- [TASK INSTRUCTIONS]
Rewrite the text from the line with "Українська Бронетехніка" to the line with "Що очікує українців у 2026–2028 роках?" as a JSON list of strings, one string per line, leaving out any blank lines.

- [DATA]
'''
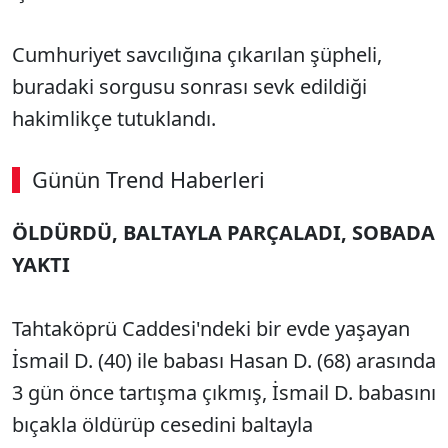
Cumhuriyet savcılığına çıkarılan şüpheli,
buradaki sorgusu sonrası sevk edildiği
hakimlikçe tutuklandı.
Günün Trend Haberleri
00:02
/ 03:53
ÖLDÜRDÜ, BALTAYLA PARÇALADI, SOBADA
Sesi Aç
YAKTI
Tahtaköprü Caddesi'ndeki bir evde yaşayan
İsmail D. (40) ile babası Hasan D. (68) arasında
3 gün önce tartışma çıkmış, İsmail D. babasını
bıçakla öldürüp cesedini baltayla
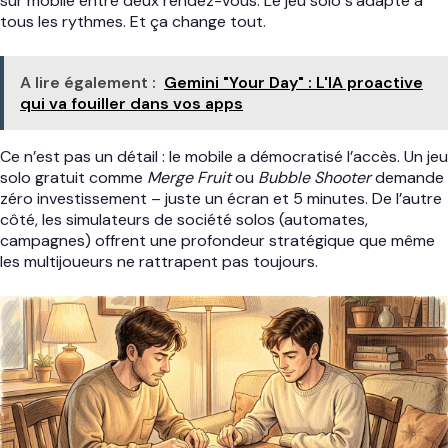
sur mobile entre deux rendez-vous. Le jeu solo s’adapte à
tous les rythmes. Et ça change tout.
A lire également :
Gemini "Your Day" : L'IA proactive
qui va fouiller dans vos apps
Ce n’est pas un détail : le mobile a démocratisé l’accès. Un jeu
solo gratuit comme
Merge Fruit
ou
Bubble Shooter
demande
zéro investissement – juste un écran et 5 minutes. De l’autre
côté, les simulateurs de société solos (automates,
campagnes) offrent une profondeur stratégique que même
les multijoueurs ne rattrapent pas toujours.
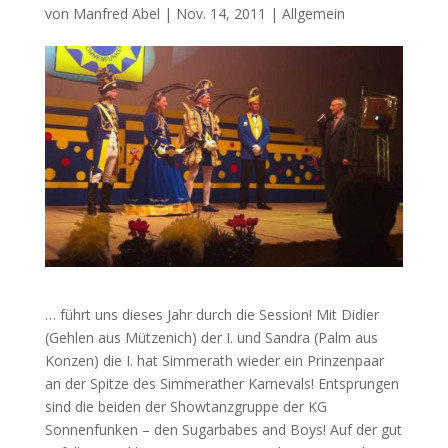
von
Manfred Abel
|
Nov. 14, 2011
|
Allgemein
… führt uns dieses Jahr durch die Session! Mit Didier
(Gehlen aus Mützenich) der I. und Sandra (Palm aus
Konzen) die I. hat Simmerath wieder ein Prinzenpaar
an der Spitze des Simmerather Karnevals! Entsprungen
sind die beiden der Showtanzgruppe der KG
Sonnenfunken – den Sugarbabes and Boys! Auf der gut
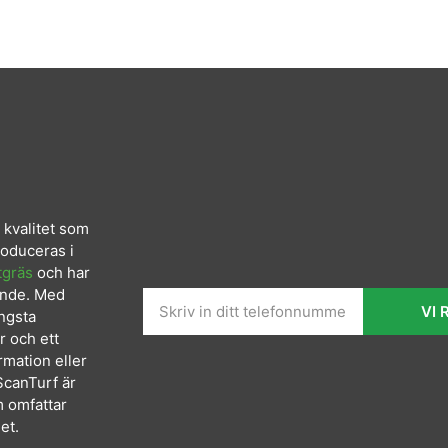
 kvalitet som
roduceras i
tgräs
och har
ende.
Med
VI 
ängsta
r och ett
rmation eller
ScanTurf är
m omfattar
et.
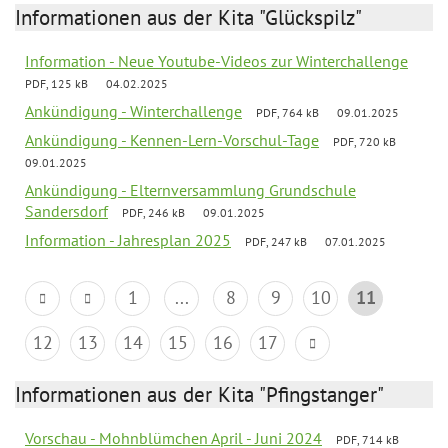
Informationen aus der Kita "Glückspilz"
Information - Neue Youtube-Videos zur Winterchallenge
PDF, 125 kB
04.02.2025
Ankündigung - Winterchallenge
PDF, 764 kB
09.01.2025
Ankündigung - Kennen-Lern-Vorschul-Tage
PDF, 720 kB
09.01.2025
Ankündigung - Elternversammlung Grundschule
Sandersdorf
PDF, 246 kB
09.01.2025
Information - Jahresplan 2025
PDF, 247 kB
07.01.2025
1
...
8
9
10
11
12
13
14
15
16
17
Informationen aus der Kita "Pfingstanger"
Vorschau - Mohnblümchen April - Juni 2024
PDF, 714 kB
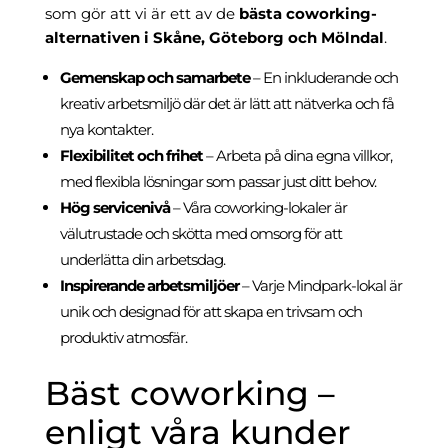
som gör att vi är ett av de
bästa coworking-
alternativen i Skåne, Göteborg och Mölndal
.
Gemenskap och samarbete
– En inkluderande och
kreativ arbetsmiljö där det är lätt att nätverka och få
nya kontakter.
Flexibilitet och frihet
– Arbeta på dina egna villkor,
med flexibla lösningar som passar just ditt behov.
Hög servicenivå
– Våra coworking-lokaler är
välutrustade och skötta med omsorg för att
underlätta din arbetsdag.
Inspirerande arbetsmiljöer
– Varje Mindpark-lokal är
unik och designad för att skapa en trivsam och
produktiv atmosfär.
Bäst coworking –
enligt våra kunder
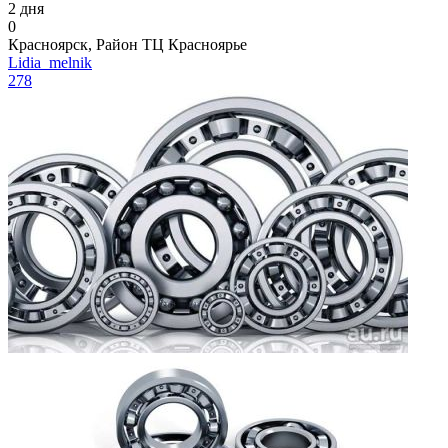
2 дня
0
Красноярск, Район ТЦ Красноярье
Lidia_melnik
278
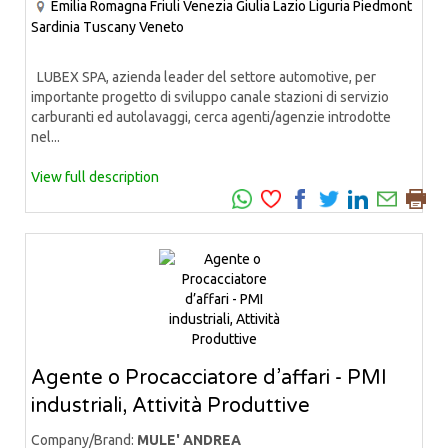
Emilia Romagna
Friuli Venezia Giulia
Lazio
Liguria
Piedmont
Sardinia
Tuscany
Veneto
LUBEX SPA, azienda leader del settore automotive, per
importante progetto di sviluppo canale stazioni di servizio
carburanti ed autolavaggi, cerca agenti/agenzie introdotte
nel...
View full description
Agente o Procacciatore d’affari - PMI
industriali, Attività Produttive
Company/Brand:
MULE' ANDREA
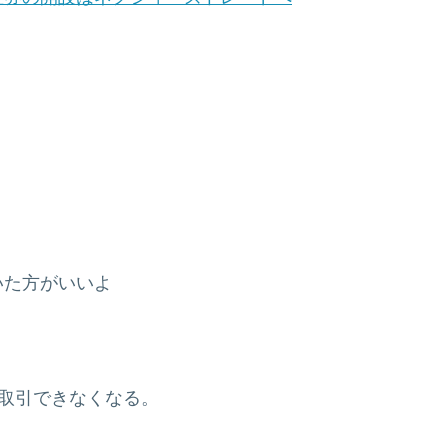
いた方がいいよ
て取引できなくなる。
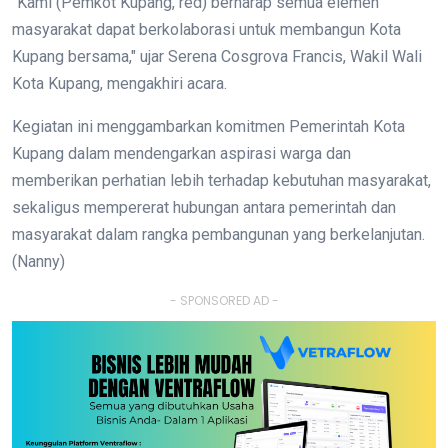
"Kami (Pemkot Kupang, red) berharap semua elemen
masyarakat dapat berkolaborasi untuk membangun Kota
Kupang bersama," ujar Serena Cosgrova Francis, Wakil Wali
Kota Kupang, mengakhiri acara.
Kegiatan ini menggambarkan komitmen Pemerintah Kota
Kupang dalam mendengarkan aspirasi warga dan
memberikan perhatian lebih terhadap kebutuhan masyarakat,
sekaligus mempererat hubungan antara pemerintah dan
masyarakat dalam rangka pembangunan yang berkelanjutan.
(Nanny)
- SPONSORED AD -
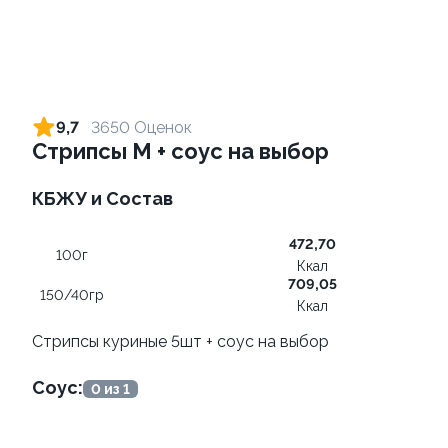
Ролл с креветкой и сыром
Ролл с лососем терияки и
зеленым луком
140 гр
9,7
3650 Оценок
130 гр
Стрипсы М + соус на выбор
299 ₽
279 ₽
КБЖУ и Состав
472,70
8.7
9.4
100г
Ккал
709,05
150/40гр
Ккал
Стрипсы куриные 5шт + соус на выбор
Соус:
0 из 1
Ролл с лососем и зеленым
Ролл с креветкой и
луком
авокадо
130 гр
135 гр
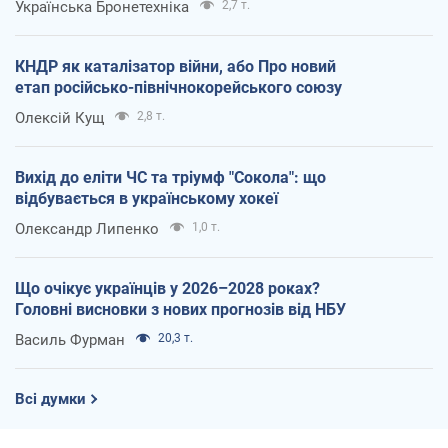
Українська Бронетехніка
2,7 т.
КНДР як каталізатор війни, або Про новий
етап російсько-північнокорейського союзу
Олексій Кущ
2,8 т.
Вихід до еліти ЧС та тріумф "Сокола": що
відбувається в українському хокеї
Олександр Липенко
1,0 т.
Що очікує українців у 2026–2028 роках?
Головні висновки з нових прогнозів від НБУ
Василь Фурман
20,3 т.
Всі думки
'''
- [ANSWER SPACE]
[
  "Українська Бронетехніка",
  "2,7 т.",
  "КНДР як каталізатор війни, або Про новий",
  "етап російсько-північнокорейського союзу",
  "Олексій Кущ",
  "2,8 т.",
  "Вихід до еліти ЧС та тріумф \"Сокола\": що",
  "відбувається в українському хокеї",
  "Олександр Липенко",
  "1,0 т.",
  "Що очікує українців у 2026–2028 роках?"
]